In the hall outside his bedroom, I shook my head and hitched my trousers. Intoxicated. Thank God he drank as rarely as he did. Then I opened his door again, stuck my head back inside, and asked, “It was the widow, Mrs. Caiden, right?”
“Archie!” It was a full-out bellow. “Go to bed!”
I closed the door for the second time that night and grinned. It was the wife, all right, and he hates it when I get there on my own before he tells me all about it.

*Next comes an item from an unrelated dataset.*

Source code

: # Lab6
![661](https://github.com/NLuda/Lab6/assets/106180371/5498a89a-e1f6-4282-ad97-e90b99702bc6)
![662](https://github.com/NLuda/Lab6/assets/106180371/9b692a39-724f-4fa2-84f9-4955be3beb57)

There’s a sequel to this story.
Mrs. Caiden was a tough nut to crack without leaving a mess, so Wolfe pulled one of his fancy set-ups and she ended up killing herself. Given the circumstances, he wasn’t feeling very sympathetic. My emotions were a little more mixed; I’d now read some of Romney’s poetry and I still couldn’t see what all the fuss was about, but she also murdered her husband and bit Fred Durkin during the final confrontation, so she probably deserved what she got. Wolfe kept the retainer since he’d done what she hired him for, and the expenses had been so low we made a small profit. His little journey into human fallibility passed without comment between us for a good, long time.
One morning, though, he came down from the plant rooms to find a package wrapped in gift paper on top of the mail. He scowled at it and then turned the scowl onto me. “What is this?”
“It’s that festive time of year,” I said brightly, looking up from my typewriter. It was September. “Maybe it’s a present.”
He picked up the package from his desk and the corners of his lips quirked. “Pfui.” He opened the package and I went back to my typing. It was the inscribed copy of my latest book, of course.
I heard him flip open the front cover and knew what he was reading:
NW:
After six books I’ve run out of graceful ways to say thanks, so this
will just have to be
with Love and Kisses,
AG
He didn’t throw it at my head, but his arm twitched; I looked up and saw it. Then he got up and came over to my desk, probably not sure en route if he was going to smack me with it or return it before he fired me, but I was ready for him. I’d opened the bottom door of my desk and gotten out the bottle of rye I keep there and was holding it out towards him. He stopped.
“Do you need some of this first?” I asked him.
His eyes narrowed to slits, he examined me before he spoke. “No.”
“Good,” I said, put the bottle away, and stood up.
Intoxicated: that’s the word for it, intoxicated.